Translate into German the following sentence from the article on converting a CSV file to parquet: "If you plan to execute multiple queries on a big data set, it can be reasonable to convert the CSV file to the parquet format and query it using Apache Drill."

Supplied text:
━━━━━━━━
Converting a CSV file to parquet and querying it with Apache Drill

The Apache Drill project provides SQL-like access to different kinds of data stores. The supported data stores span relational as well as NoSQL databases and the file system. Hence you can query data from HBase, MongoDB, HDFS and the local file system without the need to convert the data before. Even joins between the different formats are possible. Internally Apache Drill prepares the potentially nested data (from for example JSON files) in a columnar representation as described in Google’s Dremel paper. This columnar data structures allow queries that only select a subset of the available columns to perform much faster, as only these selected columns have to be read from the data structure. In contrast to traditional relational databases the whole row with data does not have to be loaded from disc.

The data structure described in Google’s Dremel paper is also available as file format called parquet and allows you to store and retrieve data from a columnar storage. If you plan to execute multiple queries on a big data set, it can be reasonable to convert the CSV file to the parquet format and query it using Apache Drill. In this article we therefore explore how to convert a CSV file into a parquet file using Apache’s parquet library:

<dependency>
	<groupId>com.twitter</groupId>
	<artifactId>parquet-column</artifactId>
	<version>1.6.0</version>
</dependency>
<dependency>
	<groupId>com.twitter</groupId>
	<artifactId>parquet-hadoop</artifactId>
	<version>1.6.0</version>
</dependency>
<dependency>
	<groupId>org.apache.hadoop</groupId>
	<artifactId>hadoop-common</artifactId>
	<version>2.4.0</version>
</dependency>

In order to tell Apache Parquet the structure of the CSV file, we have to create an instance of MessageType and pass in a message definition written in Google’s Protocol Buffer (https://developers.google.com/protocol-buffers/). As our CSV file contains first name, last name, date of birth and place of birth for a large number of persons, the Protocol Buffer message looks like this:

message csv {
    required binary firstName = 1; 
    required binary lastName = 2; 
    required binary dateOfBirth = 3; 
    required binary placeOfBirth = 4;
}

All fields are required and of type binary. This message definition is then stored as the first line of our CSV file, such that it can be read directly from it.
━━━━━━━━
Available data:

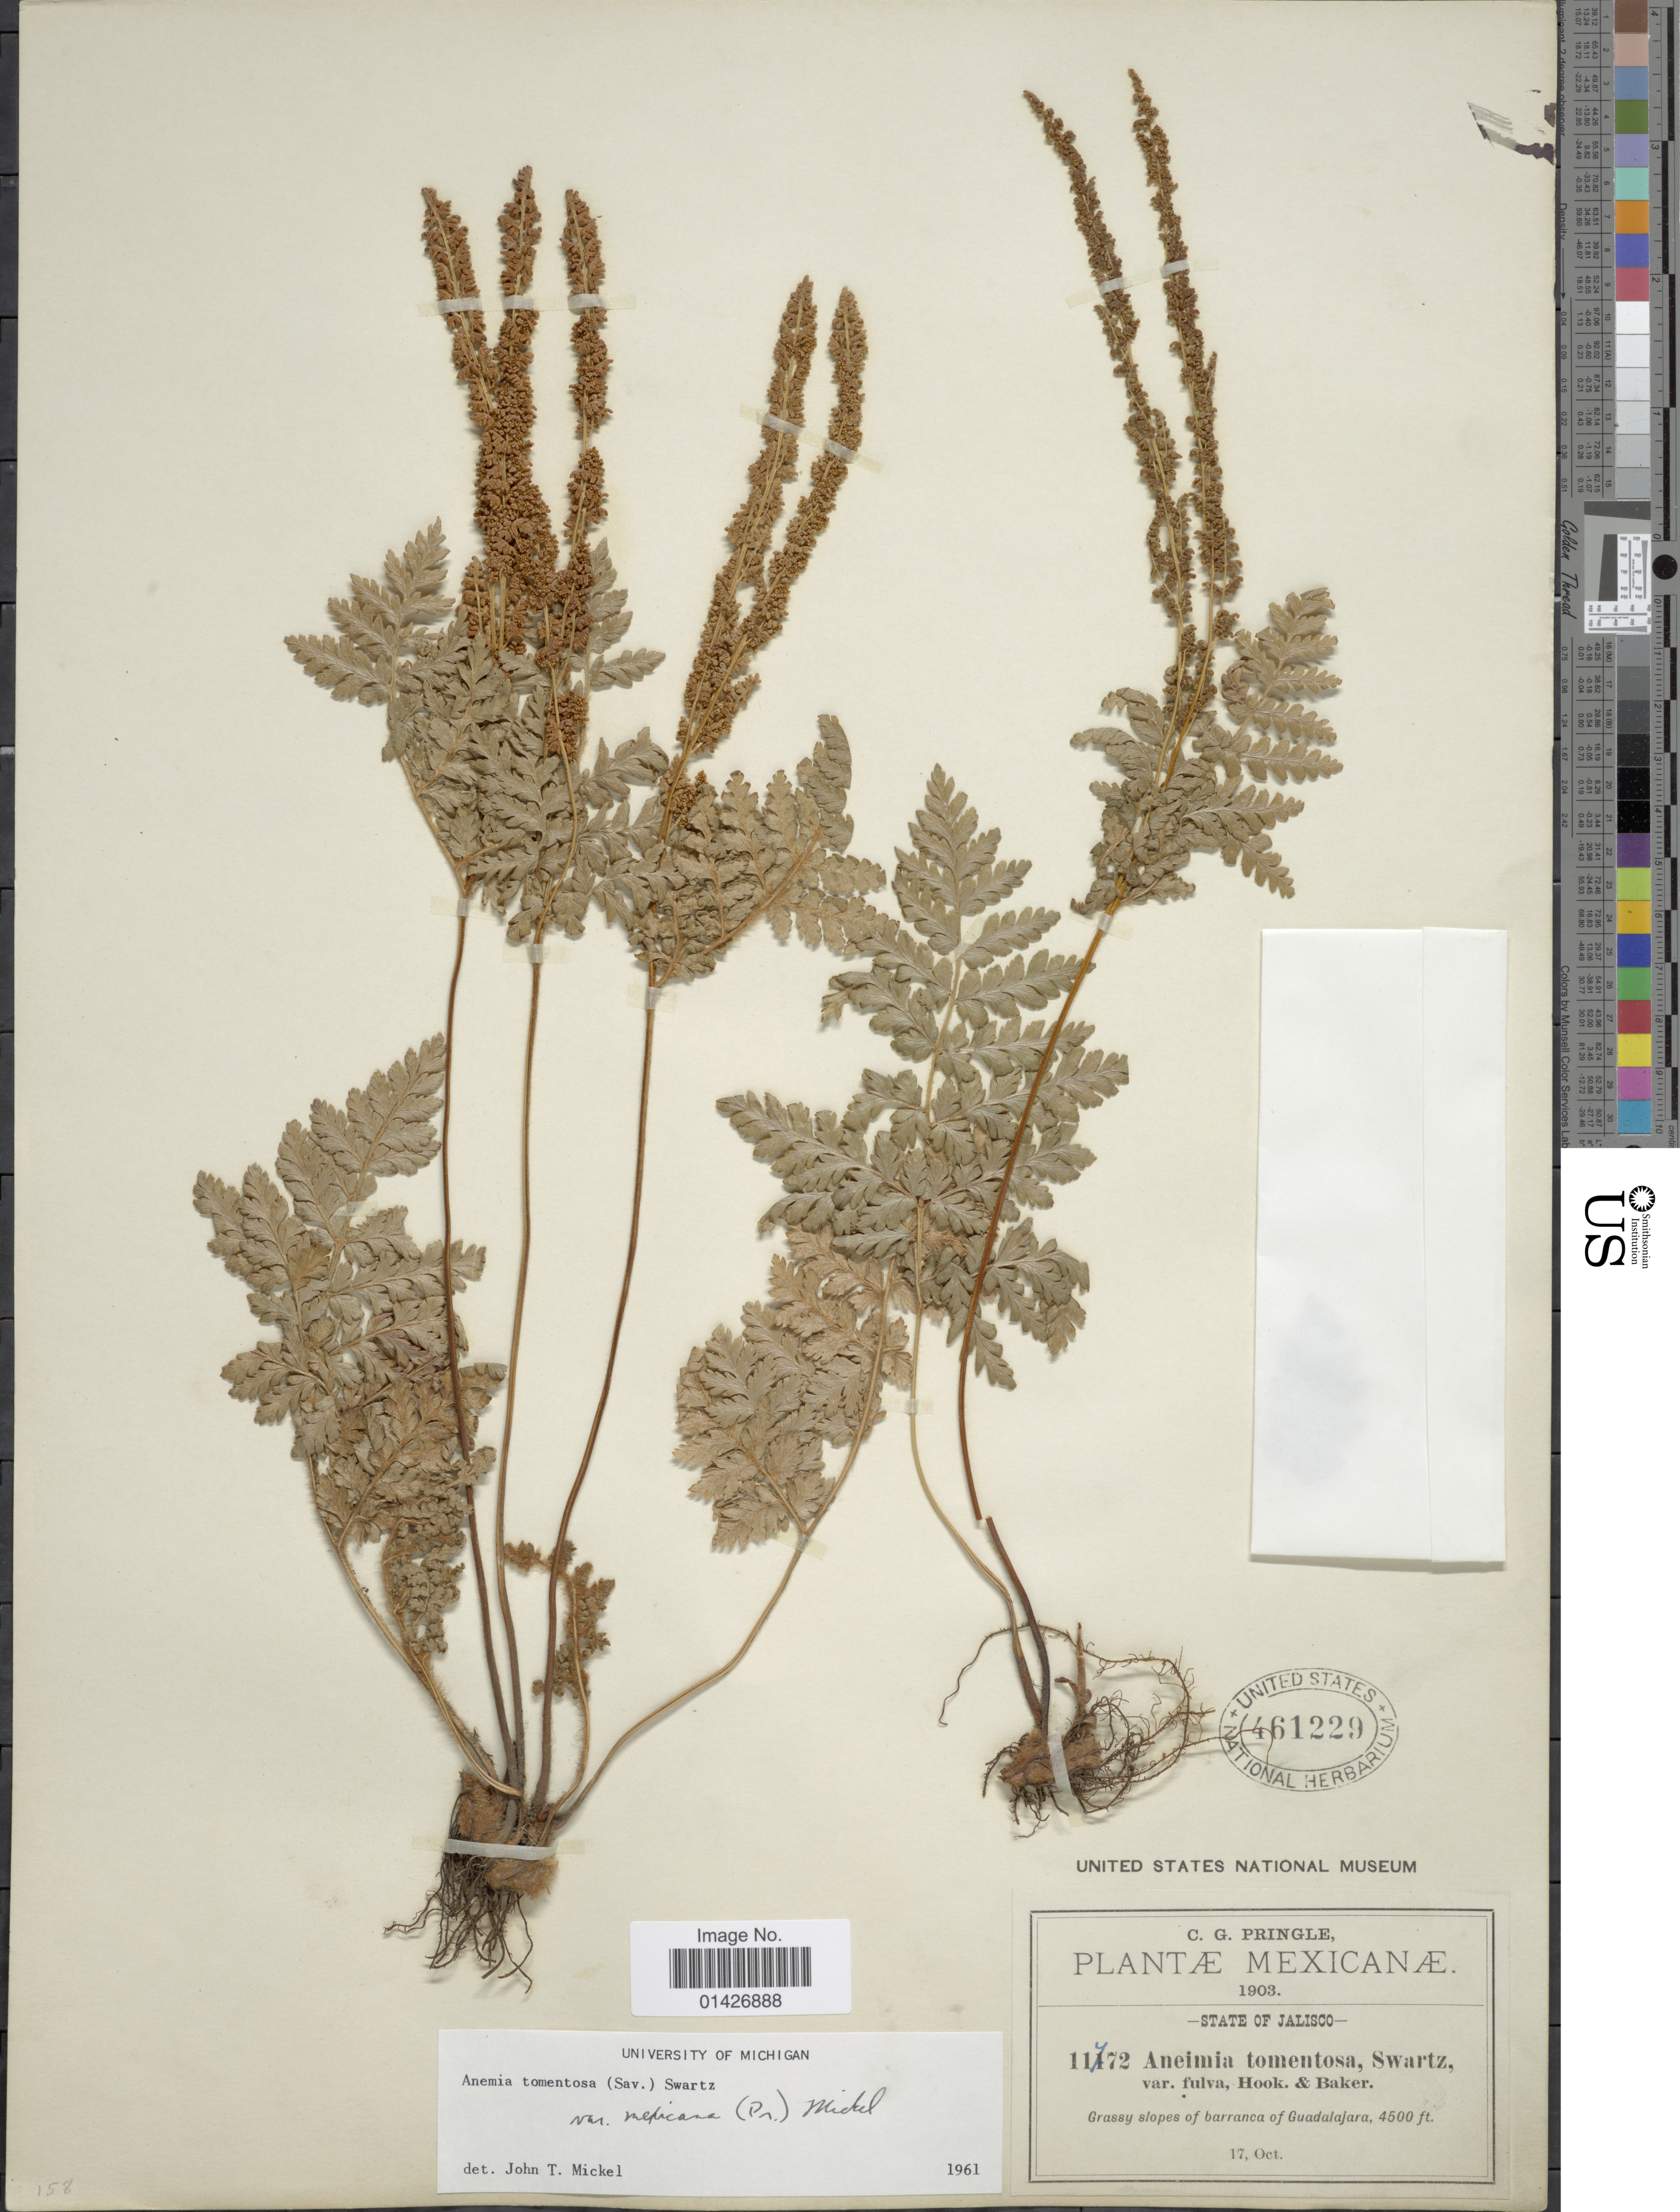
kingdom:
━━━━━━━━
Response for this exercise:
Wenn Sie mehrere Abfragen auf einem großen Datenbestand ausführen möchten, kann es sinnvoll sein, die CSV-Datei in das Parquet-Format zu konvertieren und sie mit Apache Drill abzufragen.